Regime forces are now awaiting orders from President Bashar Assad to use the weaponry, NBC reported, as tensions in the region ramp up around reports of activity around the country's massive chemical weapons stockpiles.
Washington is “huddling” with its allies, including Israel, over how to grapple with the danger, according to CNN. US intelligence, Israeli intelligence and other agencies were “working this problem round the clock,” it said, adding that concern in the region “is growing by the hour.”
A chemical attack on a city like Homs in western Syria, with a population of about a million, could wipe out a third of the city in a few hours, ex-CIA agent Robert Baer told the station. In 1988, Iraq used chemical weapons on Kurds in the northern city of Halabja, killing up to 5,000 people in a matter of hours.

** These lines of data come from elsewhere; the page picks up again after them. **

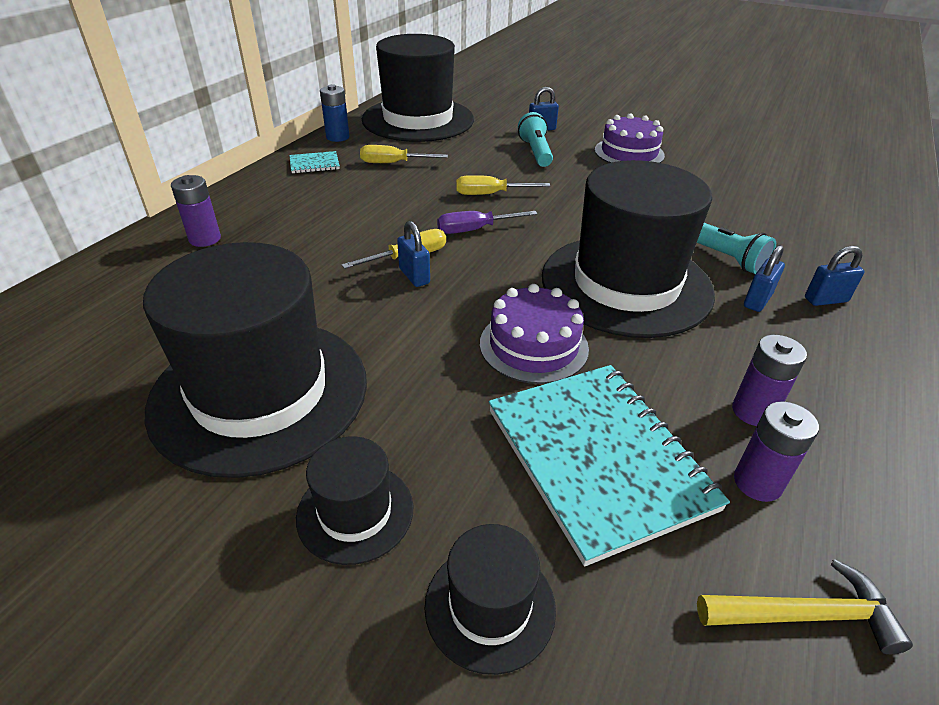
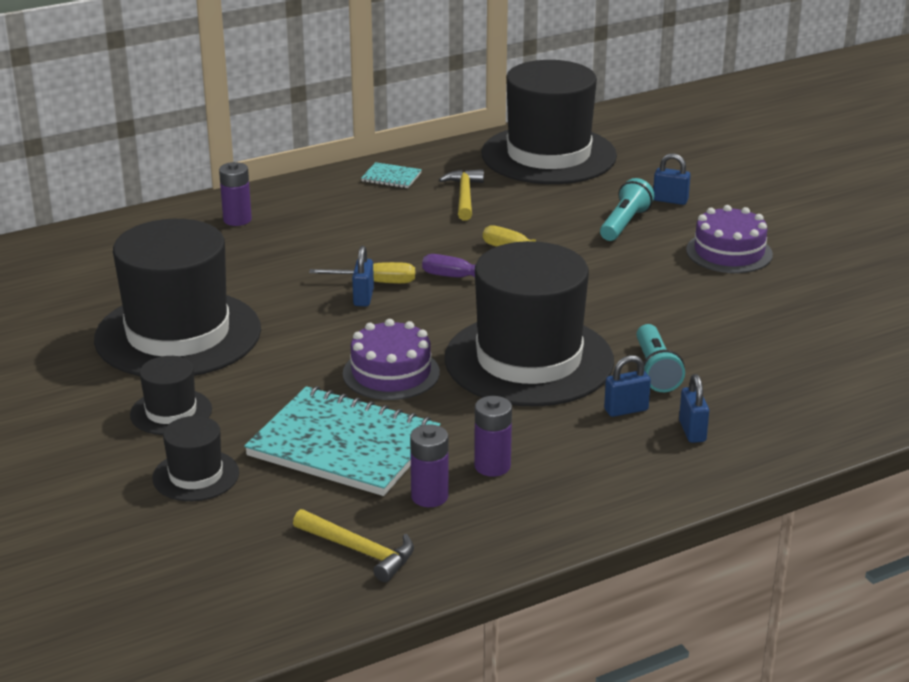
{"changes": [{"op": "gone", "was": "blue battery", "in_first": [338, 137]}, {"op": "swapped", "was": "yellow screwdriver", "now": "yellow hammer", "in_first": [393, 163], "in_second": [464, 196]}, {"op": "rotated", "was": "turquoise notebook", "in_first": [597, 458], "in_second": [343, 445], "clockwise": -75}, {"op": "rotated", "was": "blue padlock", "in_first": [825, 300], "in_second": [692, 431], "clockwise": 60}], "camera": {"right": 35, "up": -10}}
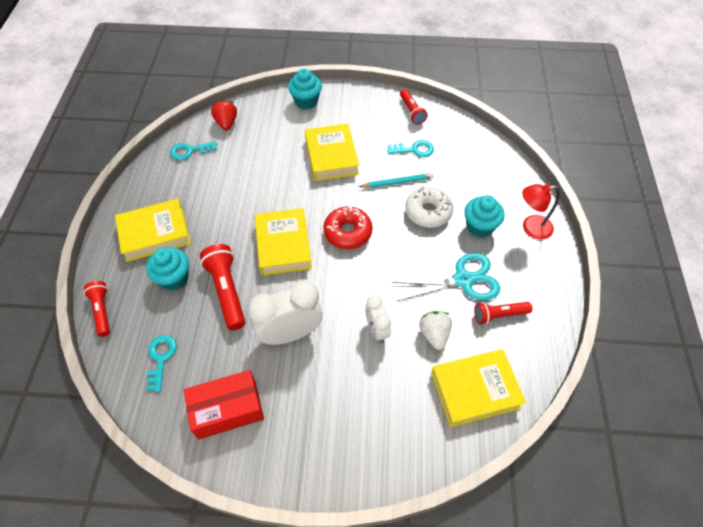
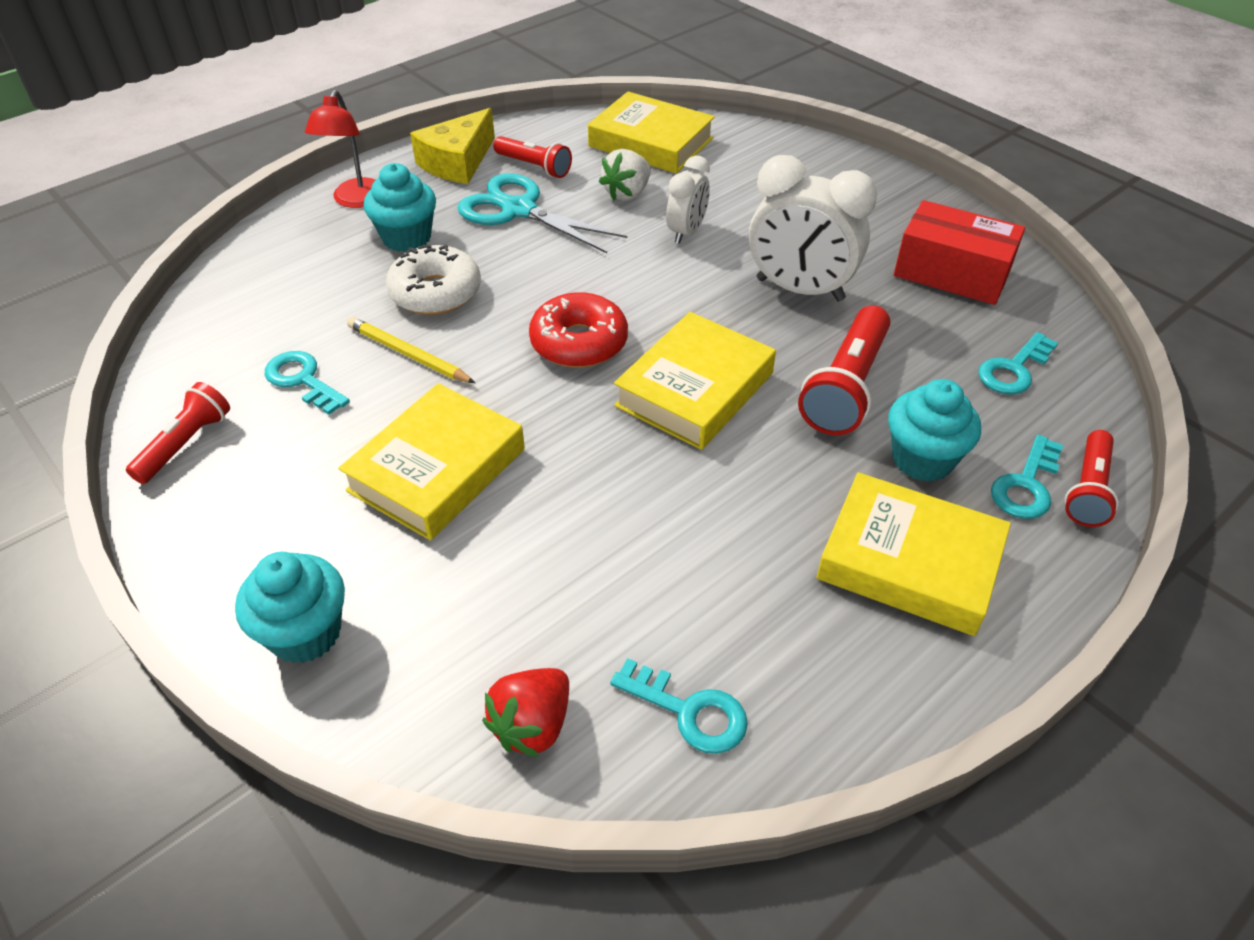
{"changes": [{"op": "repainted", "was": "turquoise pencil", "now": "yellow pencil", "in_first": [397, 182], "in_second": [408, 354]}, {"op": "rotated", "was": "red lamp", "in_first": [531, 228], "in_second": [356, 200], "clockwise": 60}, {"op": "new", "now": "yellow cheese", "in_second": [457, 162]}, {"op": "new", "now": "turquoise key", "in_second": [1026, 485]}], "camera": {"right": -135, "up": -10}}
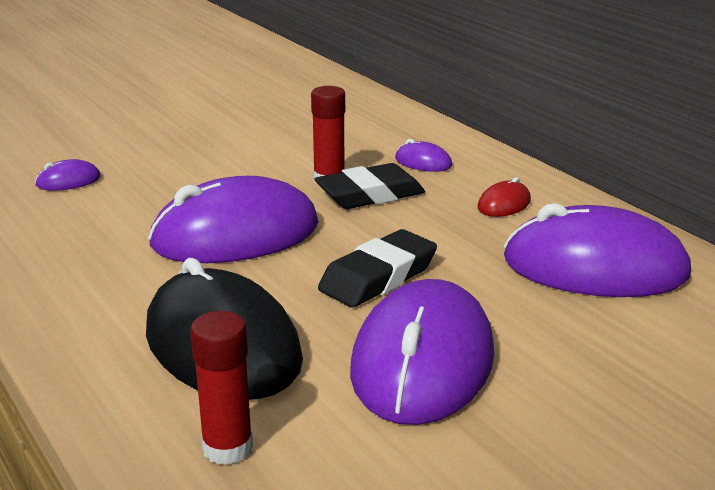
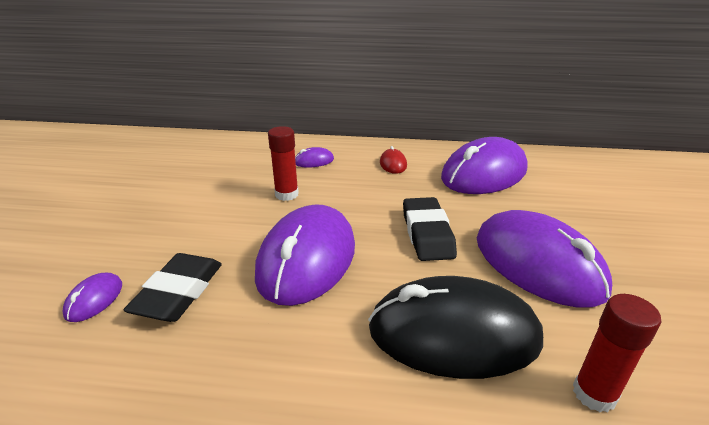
{"changes": [{"op": "shifted", "was": "black eraser", "in_first": [370, 195], "in_second": [179, 292]}], "camera": {"right": -50, "up": 5}}
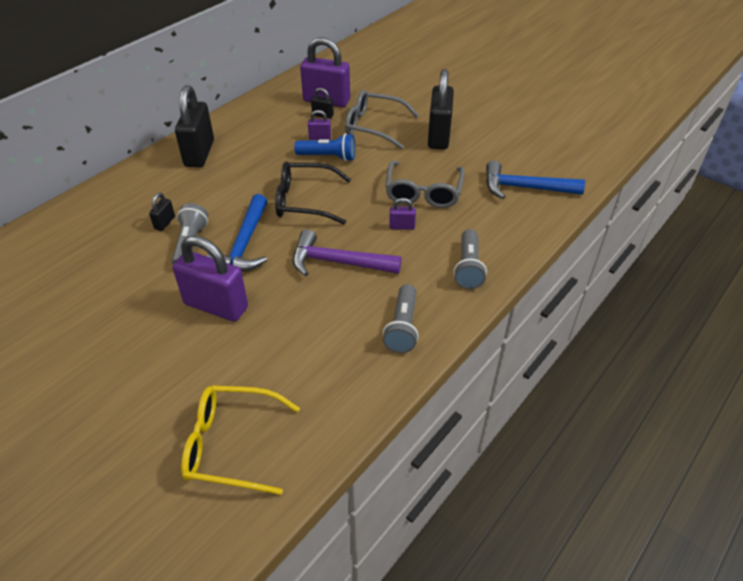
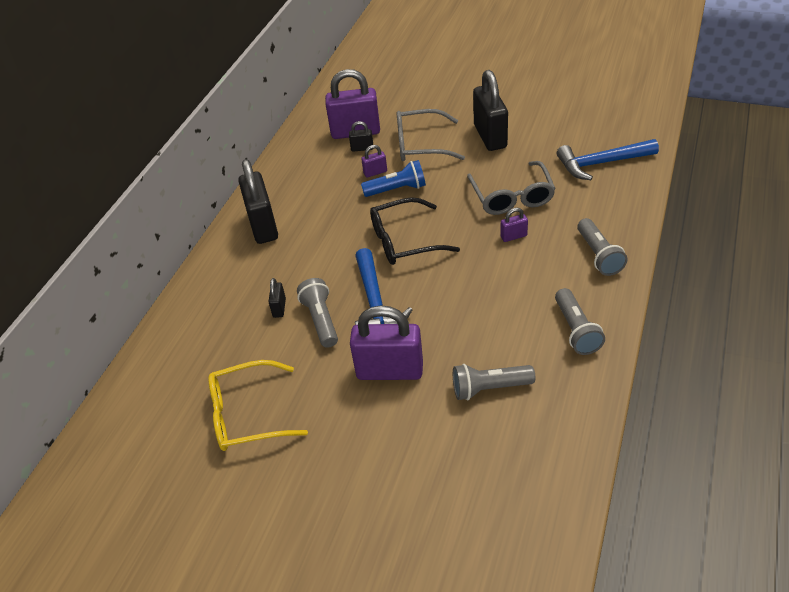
{"changes": [{"op": "shifted", "was": "yellow glasses", "in_first": [232, 445], "in_second": [248, 414]}, {"op": "gone", "was": "purple hammer", "in_first": [338, 262]}, {"op": "new", "now": "grey flashlight", "in_second": [489, 388]}], "camera": {"right": -15, "up": 0}}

Baer also noted that with Al-Qaeda reportedly “on the ground” in Syria, there was a “remote” danger of chemical weapons being fired into Israel. There were “all sorts of disastrous scenarios,” he said. “They’re remote, but it’s a possibility.”
CNN said the Pentagon was fully focused on the Syrian chemical weapons threat, and was coordinating with Israel, Turkey, Lebanon and Jordan. Officials were working on “targeting options” to present to the White House, to try to stop the Syrians using the weaponry.
Officials told news network NBC that regime forces had already locked and loaded precursory chemicals for deadly nerve agent sarin into bombs which could be dropped from planes, complicating the situation.
According to CNN, striking the warheads after the chemical has been mixed could release the deadly gases, potentially causing catastrophe.
US Secretary of State Hillary Clinton, in a speech at NATO headquarters in Brussels Wednesday, said Assad’s regime was on the brink of collapse, and “an increasingly desperate Assad regime” might resort to chemical warfare.
“Bombshells filled with chemicals can be carried by Syrian Air Force fighter-bombers,” NBC reported, and “unguided short-range Frog-7 artillery rockets may be capable of carrying chemical payloads.” So too could various Syrian missile systems, it added.
Syria currently holds one of the world’s largest stores of chemical weapons, leading to international concern over both Damascus’s use of the weapons and the regime’s ability to keep them out of the hands of terror groups
On Tuesday, CNN reported that US intelligence believes pro-Assad forces at a chemical weapons plant began “mixing two chemicals needed to make deadly sarin gas” over the weekend. It also said then that Assad had not yet ordered an attack, but “is getting ready possibly for a limited strike…. The regime might use artillery shells filled with sarin” against rebel forces, it quoted US intelligence sources saying.
Pentagon sources told the network they were concerned both over the use of the chemical agents on Syrians and of the possibility of the weaponry spilling into neighboring countries, whichw as described as a “full-fledged crisis.”
Fighting has indeed spilled over into neighboring states several times in the course of the 20-month civil war, in which some 40,000 people are said to have been killed. This has included several incidents in which mortar shells fell on the Golan Heights, inside Israel, and IDF vehicles were hit by bullet fire, including Thursday morning. Israel has fired back at the sources of fire, reportedly injuring and possibly even killing Syrian troops on two occasions.
The CNN report said that the US analysis is that Assad is not ready to flee Syria at this point, but that if he did, his possible bolt holes could be Venezuela, Russia or Iran. The Russians, however, are growing increasingly wary of Assad, in part because of signs that he might be readying to use chemical weapons against his own people. And he would likely be safest from retribution in Iran.
The US TV reports Wednesday came several hours after the Times of London reported that the US, along with several key allies, is prepared to launch a military intervention in Syria should the Assad government resort to using its chemical weapons against the rebels.
A military source told the Times that US forces could be ready “rapidly, within days,” and implied that the necessary forces were already in the region.
Israel is particularly concerned that Syrian chemical and biological weapons could fall into the hands of terrorists and be used against Israel.
“Together with the international community, we are closely monitoring developments in Syria regarding its stores of chemical weapons… Such weapons must not be used and must not reach terrorist elements,” Prime Minister Benjamin Netanyahu said Tuesday at a forum in Jerusalem.